The goal is to determine if selected Bacillus strains, specifically B. glycinifermentans SK4275, can improve the nutritional availability and fermentation efficiency of elephant grass through probiotic and cellulolytic actions.

What scientific methods were employed?

The study utilized 16S rRNA gene sequencing for identification, various microbiological assays for probiotic properties (acid, bile, and salt tolerance, antimicrobial and hemolytic activity), and standard in vitro rumen fermentation techniques (Tilley and Terry, 1963).

What topics are covered in the main section?
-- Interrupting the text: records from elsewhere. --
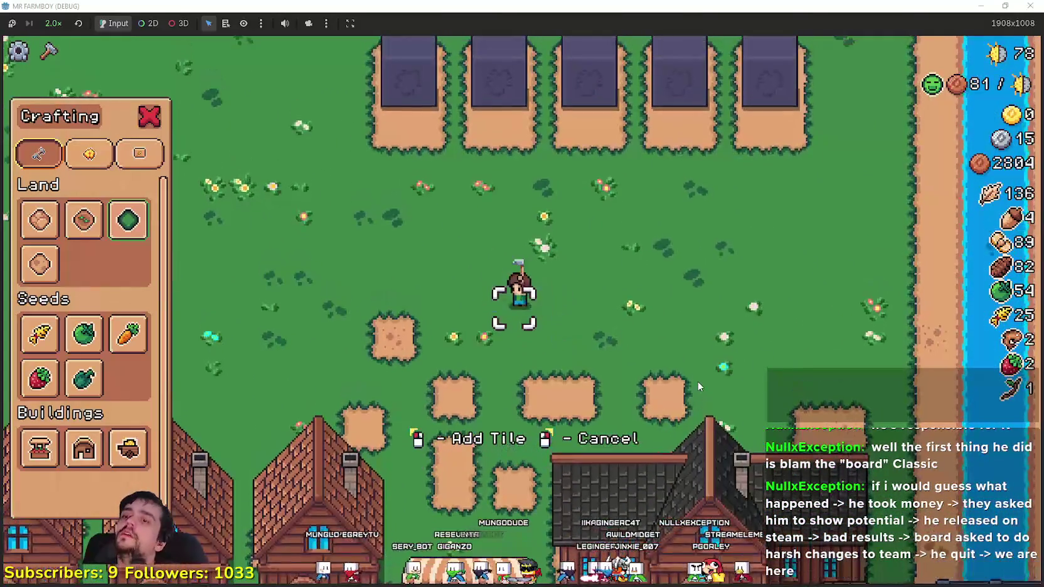
key("s")
key("d")
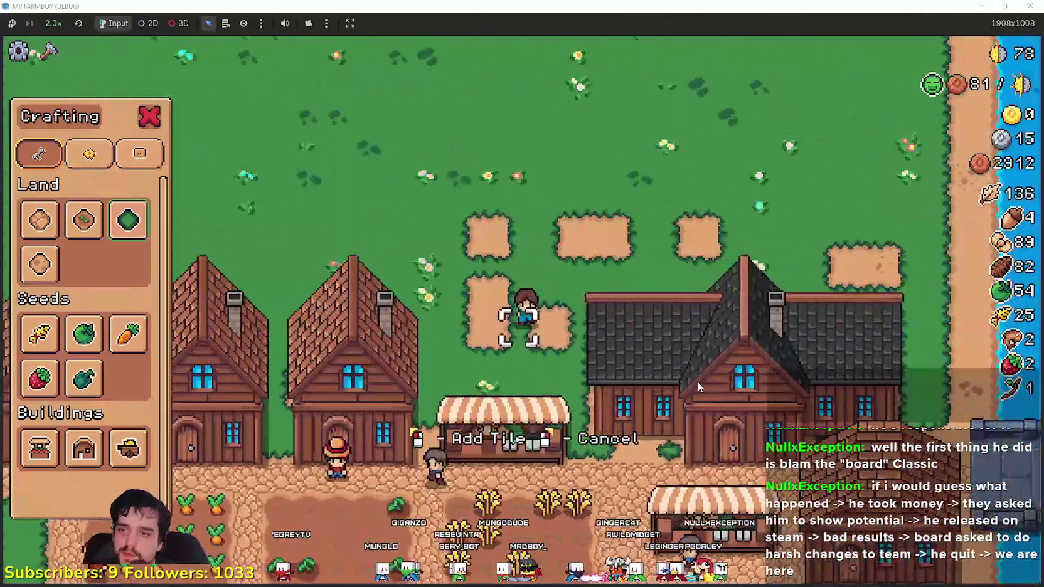
key("w")
key("d")
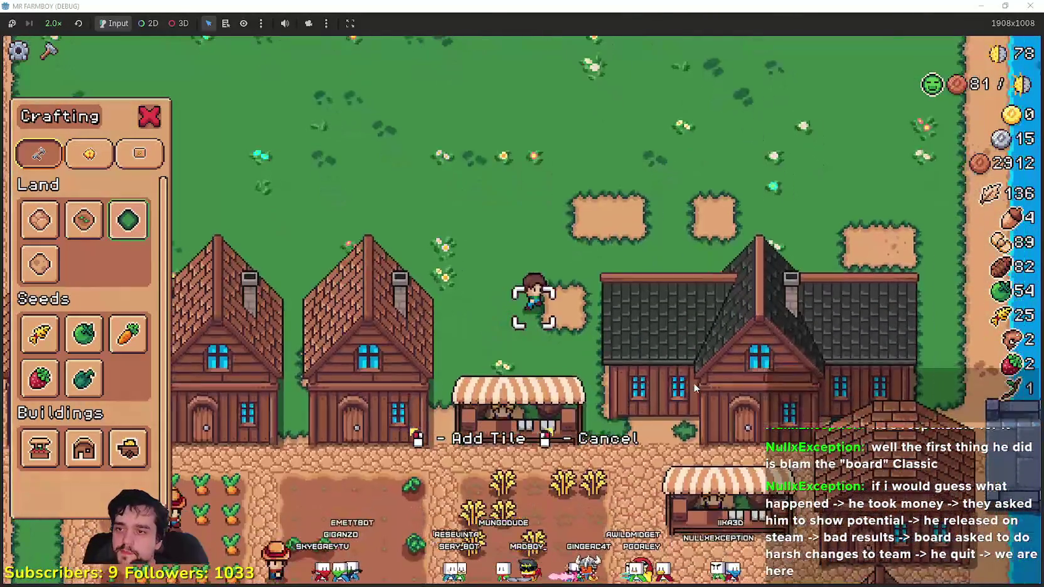
key("d")
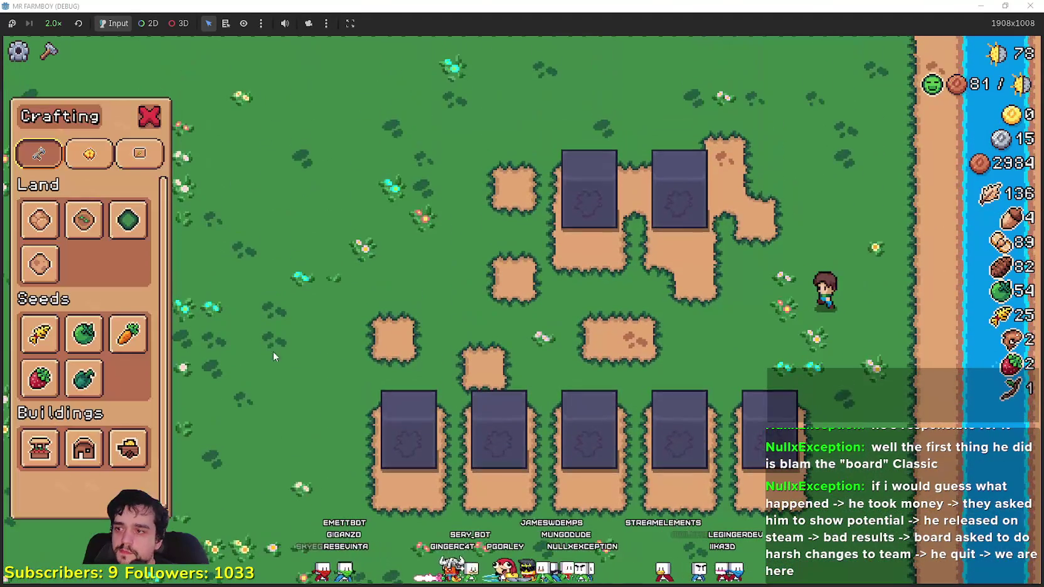
- Reselect the Grass Tile and turn the dirt beside the grey plots into grass
left_click(128, 220)
key("a")
key("s")
key("w")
The main sections cover the isolation of bacteria, screening for enzyme activities (cellulase, amylase, xylanase, etc.), comprehensive safety assessments, and the measurement of fermentation characteristics like pH, gas production, volatile fatty acids, and fiber digestibility.

Which keywords characterize this work?

Key terms include Bacillus glycinifermentans, elephant grass, probiotics, in vitro fermentation, enzyme activity, and rumen digestibility.

How does B. glycinifermentans SK4275 impact rumen fiber digestibility?

The study demonstrates that the addition of B. glycinifermentans SK4275 significantly increased in vitro NDF and ADF digestibility of elephant grass at 24 and 48 hours of incubation.

Why is the biosafety of these Bacillus strains important?

Assessing biosafety is critical because certain Bacillus species are pathogenic. The research verified that these strains are susceptible to most antibiotics and do not exhibit hemolytic activity, ensuring their suitability as safe probiotics.